Meeting with your with your premed advisor early and often will allow you to plan out your academic trajectory and gain feedback on your college progress. Moreover, premed advisors are equipped with a treasure trove institution-specific information, such as the success rate of their applicants and the admissions profile of graduates who secure a spot in medical school. They can tell you whether you are making steady progress or veering off-course. For struggling students, premed advisors can provide suggestions for improvement or a vital reality check to encourage students to consider a Plan B.
Academic mentors. Some of your academic mentors may be assigned by your university, others you may encounter organically in your courses. Regardless of how you meet them, academic mentors are teachers who are invested in your academic growth.
Interaction with your academic mentor as a premed student may be different from that of students interested in Ph.D. programs, because you likely won’t be following in your mentor’s footsteps. Although academic mentors may not be able to direct you personally in your premed path, they can help you to take charge of your learning in college by offering advice on major planning and improving your academic performance in their courses.
Furthermore, cultivating a professional relationship with instructors who can vouch for your academic strength, talk about you on a personal level and write about your desire to go into medicine will ensure a memorable and robust recommendation letter for the medical school admissions committee, regardless of your mentor’s academic field.
You can get to know your professors by going to office hours, asking thoughtful questions during class, and actively engaging with the material. In an email, Richard Trimble, a third-year medical student at Stanford University School of Medicine, describes mentorship as a two-way street. “Ask your instructors and mentors about their lives, careers and research,” he says. “You will find that instructors take a more personal role in guiding your career if they know you as a person.”
Physician mentors. Physicians are the best mentors to help to figure out your fit a career in medicine. Physician mentors can give you a glimpse into the realities of practicing medicine in a way that your premed or academic mentors cannot. Furthermore, working with physicians will expose you to the vast array of specialties that will help you to make a decision regarding residency later in your medical school career.
Unfortunately, most clinicians are busy with patient care, administrative work or medical student education so they may not have the time or the desire to advise premed students. You can maximize your chance of finding a physician mentor by engaging in shadowing or volunteering opportunities that will allow you to work regularly with the same physician. You can also ask your premed advisor for a list of alumni or local physicians who are willing to mentor students.
Medical students and near-peer mentors. A near-peer mentor is someone who is only a few steps ahead of you. For premed students, near-peer mentors may be upperclassmen who have done well in premed courses or recent alumni already in medical school.
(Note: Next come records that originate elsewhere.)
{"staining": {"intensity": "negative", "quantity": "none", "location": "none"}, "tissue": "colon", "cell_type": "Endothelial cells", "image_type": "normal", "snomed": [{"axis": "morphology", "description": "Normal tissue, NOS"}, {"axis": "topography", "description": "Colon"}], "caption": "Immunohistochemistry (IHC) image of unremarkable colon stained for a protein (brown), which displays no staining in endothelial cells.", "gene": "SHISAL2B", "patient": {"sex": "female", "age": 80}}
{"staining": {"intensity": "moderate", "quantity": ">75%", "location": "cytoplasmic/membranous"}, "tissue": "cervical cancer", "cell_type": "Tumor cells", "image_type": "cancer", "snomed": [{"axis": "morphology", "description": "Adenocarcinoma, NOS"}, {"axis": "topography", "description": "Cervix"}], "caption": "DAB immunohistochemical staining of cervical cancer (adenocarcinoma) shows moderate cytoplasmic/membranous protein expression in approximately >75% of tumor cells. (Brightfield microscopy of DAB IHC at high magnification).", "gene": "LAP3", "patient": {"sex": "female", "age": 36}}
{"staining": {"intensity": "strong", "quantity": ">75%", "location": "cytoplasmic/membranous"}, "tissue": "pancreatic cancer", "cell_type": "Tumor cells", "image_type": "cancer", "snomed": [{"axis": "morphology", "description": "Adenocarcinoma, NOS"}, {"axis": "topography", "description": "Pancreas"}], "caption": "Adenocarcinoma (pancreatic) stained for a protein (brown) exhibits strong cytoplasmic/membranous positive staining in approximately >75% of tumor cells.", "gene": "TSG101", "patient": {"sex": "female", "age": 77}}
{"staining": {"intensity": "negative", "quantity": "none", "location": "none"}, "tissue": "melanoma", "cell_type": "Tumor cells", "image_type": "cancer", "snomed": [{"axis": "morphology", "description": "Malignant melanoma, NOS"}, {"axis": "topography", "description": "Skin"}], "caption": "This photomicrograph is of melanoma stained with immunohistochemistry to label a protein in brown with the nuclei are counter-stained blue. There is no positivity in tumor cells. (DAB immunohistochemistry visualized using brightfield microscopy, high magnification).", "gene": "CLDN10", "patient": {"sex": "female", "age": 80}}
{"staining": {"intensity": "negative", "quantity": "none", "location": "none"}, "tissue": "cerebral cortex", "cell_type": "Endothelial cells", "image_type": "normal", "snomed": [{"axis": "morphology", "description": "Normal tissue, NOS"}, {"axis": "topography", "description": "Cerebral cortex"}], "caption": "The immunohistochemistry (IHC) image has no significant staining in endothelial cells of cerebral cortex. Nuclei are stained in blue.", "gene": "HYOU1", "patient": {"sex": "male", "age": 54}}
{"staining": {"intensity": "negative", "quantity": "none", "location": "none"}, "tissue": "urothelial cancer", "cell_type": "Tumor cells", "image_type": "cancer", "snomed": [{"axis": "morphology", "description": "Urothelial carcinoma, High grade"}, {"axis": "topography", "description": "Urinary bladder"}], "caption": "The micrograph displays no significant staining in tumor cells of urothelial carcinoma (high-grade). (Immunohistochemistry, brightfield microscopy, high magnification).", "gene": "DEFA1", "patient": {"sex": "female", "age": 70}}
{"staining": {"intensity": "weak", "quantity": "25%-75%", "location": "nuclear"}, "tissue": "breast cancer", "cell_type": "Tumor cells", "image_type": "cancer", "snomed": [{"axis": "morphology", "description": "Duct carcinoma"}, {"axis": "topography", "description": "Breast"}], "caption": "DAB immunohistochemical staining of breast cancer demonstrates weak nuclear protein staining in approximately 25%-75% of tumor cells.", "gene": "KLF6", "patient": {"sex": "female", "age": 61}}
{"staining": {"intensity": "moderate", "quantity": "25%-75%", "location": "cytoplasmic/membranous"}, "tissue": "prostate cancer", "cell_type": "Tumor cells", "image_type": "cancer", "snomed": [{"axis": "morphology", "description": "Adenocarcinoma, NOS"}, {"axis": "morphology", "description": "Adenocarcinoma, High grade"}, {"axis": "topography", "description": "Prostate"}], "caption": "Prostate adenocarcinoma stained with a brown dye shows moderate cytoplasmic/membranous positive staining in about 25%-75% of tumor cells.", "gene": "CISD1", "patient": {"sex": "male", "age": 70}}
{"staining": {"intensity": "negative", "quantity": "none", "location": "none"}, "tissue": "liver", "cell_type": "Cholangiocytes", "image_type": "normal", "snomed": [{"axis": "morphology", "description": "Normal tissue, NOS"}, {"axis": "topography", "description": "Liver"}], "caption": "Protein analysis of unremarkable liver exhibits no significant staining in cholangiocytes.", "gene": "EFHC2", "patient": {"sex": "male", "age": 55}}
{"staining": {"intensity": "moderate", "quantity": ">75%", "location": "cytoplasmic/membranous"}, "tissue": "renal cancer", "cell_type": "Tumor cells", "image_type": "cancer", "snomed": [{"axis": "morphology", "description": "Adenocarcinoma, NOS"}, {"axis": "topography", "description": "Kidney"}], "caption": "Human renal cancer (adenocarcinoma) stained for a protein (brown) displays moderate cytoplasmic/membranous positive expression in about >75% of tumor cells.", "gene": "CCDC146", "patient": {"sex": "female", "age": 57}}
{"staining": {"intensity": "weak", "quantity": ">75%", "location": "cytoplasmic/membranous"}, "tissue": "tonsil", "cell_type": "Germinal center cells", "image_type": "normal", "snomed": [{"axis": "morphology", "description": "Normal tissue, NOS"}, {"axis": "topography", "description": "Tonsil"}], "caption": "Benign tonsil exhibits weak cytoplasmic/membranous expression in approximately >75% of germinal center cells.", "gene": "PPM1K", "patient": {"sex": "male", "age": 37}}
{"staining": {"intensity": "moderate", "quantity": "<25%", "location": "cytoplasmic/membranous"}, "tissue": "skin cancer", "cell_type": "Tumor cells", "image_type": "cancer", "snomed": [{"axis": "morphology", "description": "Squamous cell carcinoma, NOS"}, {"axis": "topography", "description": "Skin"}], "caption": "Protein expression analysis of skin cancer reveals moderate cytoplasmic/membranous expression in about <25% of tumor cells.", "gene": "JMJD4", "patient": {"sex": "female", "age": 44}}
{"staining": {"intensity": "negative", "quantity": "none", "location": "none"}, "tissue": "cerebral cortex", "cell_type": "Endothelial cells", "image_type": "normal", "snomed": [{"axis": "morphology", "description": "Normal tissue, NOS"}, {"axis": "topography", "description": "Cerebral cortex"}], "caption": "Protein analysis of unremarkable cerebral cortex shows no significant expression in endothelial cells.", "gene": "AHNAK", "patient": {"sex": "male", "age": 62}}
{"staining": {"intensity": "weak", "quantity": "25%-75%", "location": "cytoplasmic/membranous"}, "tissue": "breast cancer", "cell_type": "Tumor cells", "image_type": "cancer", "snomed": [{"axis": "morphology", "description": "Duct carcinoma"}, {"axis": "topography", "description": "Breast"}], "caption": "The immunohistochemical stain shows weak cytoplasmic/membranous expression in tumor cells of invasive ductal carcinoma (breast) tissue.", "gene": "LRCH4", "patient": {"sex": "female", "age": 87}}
A near-peer mentor can provide practical advice about picking classes, studying for the MCAT, and preparing for interviews. Furthermore, near-peer mentors can encourage you through the obstacles that they have gone through themselves.
You can find near-peer mentors through your friend groups, premed societies and formal mentorship programs. For instance, many universities affiliated with a medical school organize programs paring premed students with eager first- and second-year medical students.
The path to a medical career is a difficult one, but mentors can make the journey easier.
“Each individual advisor or mentor will only have a piece of the puzzle,” says Richard. “You will get a bigger picture and have a much better understanding of your path by having as many advisors and mentors as possible.”